* **ASSIGNMENT A**:
Print the lines of the records again, starting at the first line of the records and ending at the line that contains "Laura Carolina Esquivel, Fanny", with both of those lines included. Leave the pictures out of your answer.

France and Spain has all the people with Zero Balance while Germans do not have zero balance either when they left or they are currently with the bank.
Females are having the most zero balance in Spain.

In [None]:
plt.figure(figsize=(14,12))
plt.subplot(2,2,1)
sns.boxplot(x= df.Exited, y= df.Tenure, hue=df.Exited)
plt.subplot(2,2,2)
sns.boxplot(x= df.Gender, y= df.Tenure, hue=df.Exited)
plt.subplot(2,2,3)
sns.boxplot(x= df.Geography, y= df.Tenure, hue=df.Exited)
plt.subplot(2,2,4)
sns.boxplot(x= df.Geography, y= df.Tenure, hue=df.Gender)

In [None]:
plt.figure(figsize=(14,12))
plt.subplot(2,2,1)
sns.boxplot(x= df.Exited, y= df.NumOfProducts, hue=df.Exited)
plt.subplot(2,2,2)
sns.boxplot(x= df.Gender, y= df.NumOfProducts, hue=df.Exited)
plt.subplot(2,2,3)
sns.boxplot(x= df.Geography, y= df.NumOfProducts, hue=df.Exited)
plt.subplot(2,2,4)
sns.boxplot(x= df.Geography, y= df.NumOfProducts, hue=df.Gender)

In [None]:
plt.figure(figsize=(14,12))

Dataset entries:

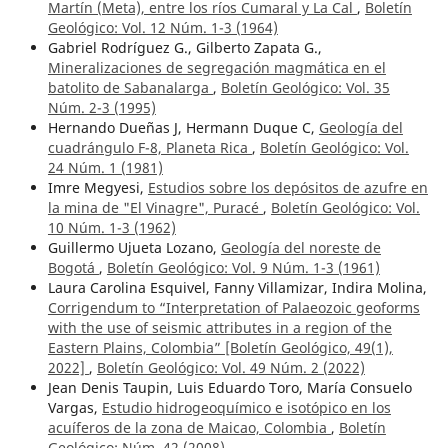
Martín (Meta), entre los ríos Cumaral y La Cal
,
Boletín
Geológico: Vol. 12 Núm. 1-3 (1964)
Gabriel Rodríguez G., Gilberto Zapata G.,
Mineralizaciones de segregación magmática en el
batolito de Sabanalarga
,
Boletín Geológico: Vol. 35
Núm. 2-3 (1995)
Hernando Dueñas J, Hermann Duque C,
Geología del
cuadrángulo F-8, Planeta Rica
,
Boletín Geológico: Vol.
24 Núm. 1 (1981)
Imre Megyesi,
Estudios sobre los depósitos de azufre en
la mina de "El Vinagre", Puracé
,
Boletín Geológico: Vol.
10 Núm. 1-3 (1962)
Guillermo Ujueta Lozano,
Geología del noreste de
Bogotá
,
Boletín Geológico: Vol. 9 Núm. 1-3 (1961)
Laura Carolina Esquivel, Fanny Villamizar, Indira Molina,
Corrigendum to “Interpretation of Palaeozoic geoforms
with the use of seismic attributes in a region of the
Eastern Plains, Colombia” [Boletín Geológico, 49(1),
2022]
,
Boletín Geológico: Vol. 49 Núm. 2 (2022)
Jean Denis Taupin, Luis Eduardo Toro, María Consuelo
Vargas,
Estudio hidrogeoquímico e isotópico en los
acuíferos de la zona de Maicao, Colombia
,
Boletín
Geológico: Núm. 42 (2008)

* **ASSIGNMENT B**:
Carry on the notebook analyzing bank customers from the point where it stops.

* **OUTPUT A**:
Martín (Meta), entre los ríos Cumaral y La Cal
,
Boletín
Geológico: Vol. 12 Núm. 1-3 (1964)
Gabriel Rodríguez G., Gilberto Zapata G.,
Mineralizaciones de segregación magmática en el
batolito de Sabanalarga
,
Boletín Geológico: Vol. 35
Núm. 2-3 (1995)
Hernando Dueñas J, Hermann Duque C,
Geología del
cuadrángulo F-8, Planeta Rica
,
Boletín Geológico: Vol.
24 Núm. 1 (1981)
Imre Megyesi,
Estudios sobre los depósitos de azufre en
la mina de "El Vinagre", Puracé
,
Boletín Geológico: Vol.
10 Núm. 1-3 (1962)
Guillermo Ujueta Lozano,
Geología del noreste de
Bogotá
,
Boletín Geológico: Vol. 9 Núm. 1-3 (1961)
Laura Carolina Esquivel, Fanny Villamizar, Indira Molina,

* **OUTPUT B**:
plt.subplot(2,2,1)
sns.boxplot(x= df.Exited, y= df.EstimatedSalary, hue=df.Exited)
plt.subplot(2,2,2)
sns.boxplot(x= df.Gender, y= df.EstimatedSalary, hue=df.Exited)
plt.subplot(2,2,3)
sns.boxplot(x= df.Geography, y= df.EstimatedSalary, hue=df.Exited)
plt.subplot(2,2,4)
sns.boxplot(x= df.Geography, y= df.EstimatedSalary, hue=df.Gender)

### Inference
It seems that people left the bank has slightly more salary than who have not left the bank. But the difference seems small this can be a coincidence or sample error.

### We have seen the relations of Categoricals and Variables with Exited.
### Now we will try to see relation between variables.

In [None]:
df.head()

In [None]:
plt.figure(figsize=(14,12))
plt.subplot(2,2,1)
sns.regplot(x=df.Age, y=df.CreditScore)
plt.subplot(2,2,2)
sns.regplot(x=df.Age, y=df.Balance)
plt.subplot(2,2,3)
sns.regplot(x=df.Age, y=df.EstimatedSalary)
plt.subplot(2,2,4)
sns.boxplot(y=df.Age, x=df.HasCrCard, hue=df.HasCrCard)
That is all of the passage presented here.